El militar y el preso no volvieron a verse, y si no fue así, merecería serlo.
2
Cena federalista en el hotel María Cristina
Porque la historia oscila cansinamente como un péndulo, tras el fracaso del Pacto de Lizarra-Garazi entre fuerzas nacionalistas vascas en 1998, el PSOE buscó un acuerdo entre fuerzas nacionalistas españolas con el PP y urdieron la campaña más grande jamás contada a las elecciones autonómicas vascas de 2001. Rozaron la victoria, pero los trajes de noche de la vieja aristocracia y la nueva burguesía de Madrid, que volvía para tomar San Sebastián como en los viejos tiempos de María Cristina y Franco, quedaron colgados en los armarios de los dos grandes hoteles belle époque con vistas al Urumea y a La Concha. El PSOE y el PP tenían a los novios ideales para la boda, Jaime Mayor Oreja y Nicolás Redondo Terreros, más españoles que vascos, más españoles que socialistas o liberales, más españoles que España.
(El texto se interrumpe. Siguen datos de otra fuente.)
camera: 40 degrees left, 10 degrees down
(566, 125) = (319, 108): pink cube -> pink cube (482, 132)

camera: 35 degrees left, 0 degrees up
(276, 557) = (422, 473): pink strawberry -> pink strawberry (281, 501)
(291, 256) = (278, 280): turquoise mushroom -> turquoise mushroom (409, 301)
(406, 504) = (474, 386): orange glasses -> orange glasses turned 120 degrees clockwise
La Asociación de Víctimas del Terrorismo ofició de casamentera y sin ningún rubor presentaron a los muertos a las elecciones. Les hicieron fotos como si fueran candidatos y los llevaron como decorado al mitin central del Kursaal. Los alcaldes Elorza y Maragall, unidos por sus ciudades y el federalismo, querían desaparecer y desaparecieron juntos, dejando a Zapatero cuando todavía era Bambi sólo ante el peligro: habló lo justo y gustó poco.